The records START

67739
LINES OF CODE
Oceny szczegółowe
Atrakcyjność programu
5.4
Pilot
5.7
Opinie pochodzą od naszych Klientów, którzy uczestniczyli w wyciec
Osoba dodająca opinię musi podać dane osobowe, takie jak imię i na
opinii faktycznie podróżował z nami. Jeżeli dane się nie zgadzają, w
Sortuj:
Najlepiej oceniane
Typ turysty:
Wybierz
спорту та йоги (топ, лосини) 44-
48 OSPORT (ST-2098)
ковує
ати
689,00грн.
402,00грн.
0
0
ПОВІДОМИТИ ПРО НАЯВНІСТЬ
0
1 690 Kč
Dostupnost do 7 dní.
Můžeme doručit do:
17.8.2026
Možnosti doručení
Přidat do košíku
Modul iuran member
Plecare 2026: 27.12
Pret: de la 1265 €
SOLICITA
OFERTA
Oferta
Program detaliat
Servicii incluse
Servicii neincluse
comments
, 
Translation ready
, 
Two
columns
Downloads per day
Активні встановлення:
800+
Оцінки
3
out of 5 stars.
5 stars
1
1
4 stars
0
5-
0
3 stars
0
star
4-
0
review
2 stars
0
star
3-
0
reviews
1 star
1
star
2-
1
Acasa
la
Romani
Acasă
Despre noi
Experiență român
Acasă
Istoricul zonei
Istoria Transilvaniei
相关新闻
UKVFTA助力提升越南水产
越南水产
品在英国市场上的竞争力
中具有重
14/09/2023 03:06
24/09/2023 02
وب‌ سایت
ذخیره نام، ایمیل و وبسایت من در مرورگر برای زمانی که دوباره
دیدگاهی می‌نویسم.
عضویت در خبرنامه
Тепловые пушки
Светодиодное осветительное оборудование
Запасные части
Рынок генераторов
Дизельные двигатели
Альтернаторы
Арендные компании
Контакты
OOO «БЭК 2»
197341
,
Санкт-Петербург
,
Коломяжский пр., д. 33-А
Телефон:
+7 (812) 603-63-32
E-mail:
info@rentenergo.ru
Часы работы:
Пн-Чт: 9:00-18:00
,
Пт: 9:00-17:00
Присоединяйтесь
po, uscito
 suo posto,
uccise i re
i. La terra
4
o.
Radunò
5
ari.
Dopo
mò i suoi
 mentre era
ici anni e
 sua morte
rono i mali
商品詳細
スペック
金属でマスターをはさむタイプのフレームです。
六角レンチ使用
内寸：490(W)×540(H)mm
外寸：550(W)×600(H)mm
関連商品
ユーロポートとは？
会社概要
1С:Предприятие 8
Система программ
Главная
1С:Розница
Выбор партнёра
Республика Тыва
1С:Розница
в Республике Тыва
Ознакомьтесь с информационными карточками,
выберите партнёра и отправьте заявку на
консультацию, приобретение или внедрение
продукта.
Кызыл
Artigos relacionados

The records END

Work request:
Transcribe the records line for line, starting at the first line and ending with the line that contains "Osoba dodająca opinię", with both of those lines included.

Answer below:
67739
LINES OF CODE
Oceny szczegółowe
Atrakcyjność programu
5.4
Pilot
5.7
Opinie pochodzą od naszych Klientów, którzy uczestniczyli w wyciec
Osoba dodająca opinię musi podać dane osobowe, takie jak imię i na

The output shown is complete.